Des camions sur lesquels flottent des drapeaux égyptiens transportent des Palestiniens du sud vers le nord, comme l’a constaté un journaliste de l’AFP installé sur le bord de la route dans le centre de la bande de Gaza.

La Défense civile, organisation de premiers secours opérant sous l’autorité du Hamas, estime qu’environ 250.000 déplacés sont rentrés dans le nord de la bande de Gaza (ce qui inclut Gaza-ville) dans les 24 heures ayant suivi l’entrée en vigueur du cessez-le-feu.

A travers la bande de Gaza, des secouristes continuent de fouiller les décombres à la recherche de corps après le repli des troupes israéliennes derrière les lignes convenues, à l’intérieur du territoire palestinien, dans le cadre du cessez-le-feu.

L’armée avait averti vendredi que plusieurs zones restaient « extrêmement dangereuses » pour la population civile. Plusieurs sources palestiniennes ont fait état de tirs sporadiques, notamment dans le gouvernorat de Khan Younès, dans le sud, ce que l’armée n’a pas confirmé.

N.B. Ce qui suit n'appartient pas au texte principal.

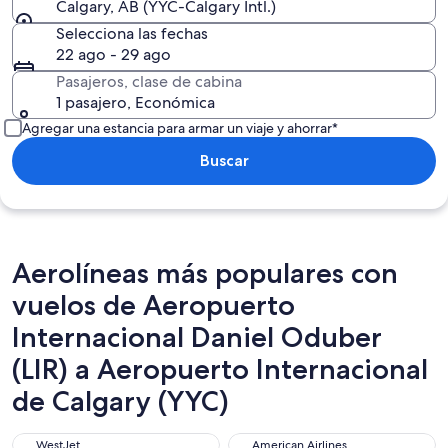
Calgary, AB (YYC-Calgary Intl.)
Selecciona las fechas
22 ago - 29 ago
Pasajeros, clase de cabina
1 pasajero, Económica
Agregar una estancia para armar un viaje y ahorrar*
Buscar
Aerolíneas más populares con
vuelos de Aeropuerto
Internacional Daniel Oduber
(LIR) a Aeropuerto Internacional
de Calgary (YYC)
WestJet
American Airlines
WestJet
American Airlines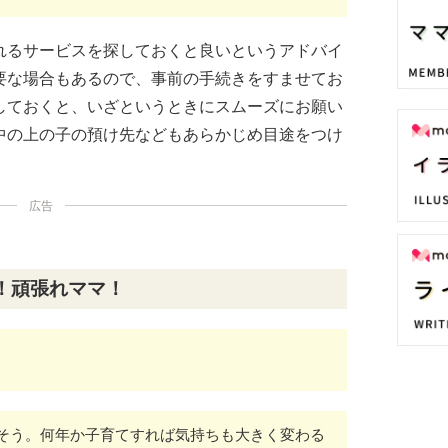
れるサービスを探しておくと良いというアドバイ
要な場合もあるので、事前の手続きをすませてお
しておくと、いざというときにスムーズにお願い
中の上の子の預け先などもあらかじめ目途をつけ
広告
！頑張れママ！
そう。何年か子育てすれば気持ちも大きく変わる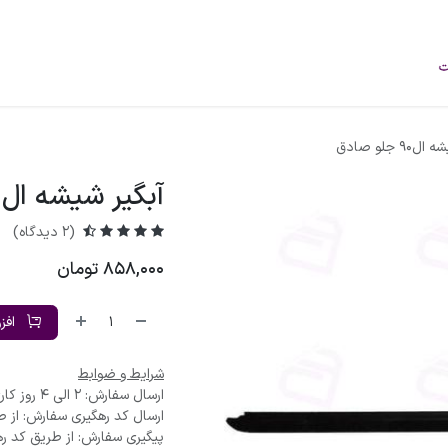
فروشگاه
محصولات
خودرو‌های سبک
برند
درباره ما
وبلاگ
9 جلو صادق
آبگیر شیشه ال90 جلو صادق
(2 دیدگاه)
858,000
تومان
افز
شرایط و ضوابط
ارسال سفارش: 2 الی 4 روز کاری
ارسال کد رهگیری سفارش: از ط
پیگیری سفارش: از طریق کد ره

L’entrée en vigueur du cessez-le-feu a déclenché une période de 72 heures maximum pendant laquelle le Hamas doit remettre les 48 otages restants, vivants ou morts.

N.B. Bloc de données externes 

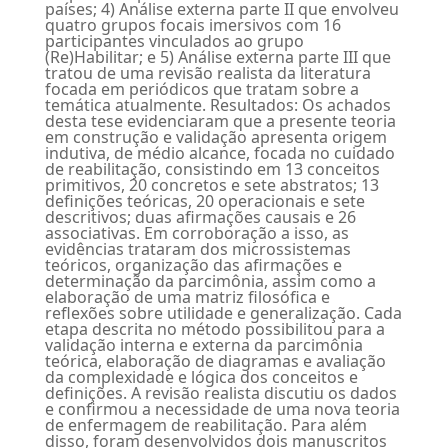
países; 4) Análise externa parte II que envolveu
quatro grupos focais imersivos com 16
participantes vinculados ao grupo
(Re)Habilitar; e 5) Análise externa parte III que
tratou de uma revisão realista da literatura
focada em periódicos que tratam sobre a
temática atualmente. Resultados: Os achados
desta tese evidenciaram que a presente teoria
em construção e validação apresenta origem
indutiva, de médio alcance, focada no cuidado
de reabilitação, consistindo em 13 conceitos
primitivos, 20 concretos e sete abstratos; 13
definições teóricas, 20 operacionais e sete
descritivos; duas afirmações causais e 26
associativas. Em corroboração a isso, as
evidências trataram dos microssistemas
teóricos, organização das afirmações e
determinação da parcimônia, assim como a
elaboração de uma matriz filosófica e
reflexões sobre utilidade e generalização. Cada
etapa descrita no método possibilitou para a
validação interna e externa da parcimônia
teórica, elaboração de diagramas e avaliação
da complexidade e lógica dos conceitos e
definições. A revisão realista discutiu os dados
e confirmou a necessidade de uma nova teoria
de enfermagem de reabilitação. Para além
disso, foram desenvolvidos dois manuscritos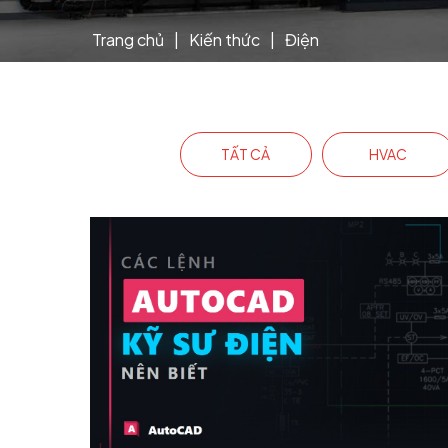
Trang chủ
|
Kiến thức
|
Điện
TẤT CẢ
HVAC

En échange, Israël doit libérer 250 « détenus pour des raisons de sécurité » dont de nombreux condamnés pour des attentats meurtriers anti-israéliens, et 1.700 Palestiniens arrêtés par l’armée israélienne dans la bande de Gaza depuis le début de la guerre en octobre 2023.

« Etapes à venir »

Le président américain Donald Trump s’est dit confiant que le cessez-le-feu « tiendra ».

Il doit se rendre ce week-end au Moyen-Orient, d’abord en Israël, où il doit s’adresser à la Knesset, puis en Egypte où il prévoit de rencontrer lundi « de nombreux dirigeants » pour discuter de l’avenir de la bande de Gaza.

Sur le front politique, le Hamas a fait savoir qu’il espérait la réunion imminente d’un conseil national de mouvements palestiniens afin de déterminer quelles seraient « les étapes à venir ».

L’un de ses responsables, Bassem Naïm, a déclaré à la télévision britannique Sky News vendredi soir que les armes du mouvement ne seraient rendues qu’à une force palestinienne, alors que cette question est un enjeu crucial des négociations, notamment pour la deuxième phase du cessez-le-feu, après la libération des otages et des prisonniers.

Un autre responsable, Moussa Abou Marzouk, a confirmé sur la chaîne qatarie al-Jazeera, en précisant que la possibilité d’avoir une force de maintien de la paix dans la bande de Gaza était étudiée.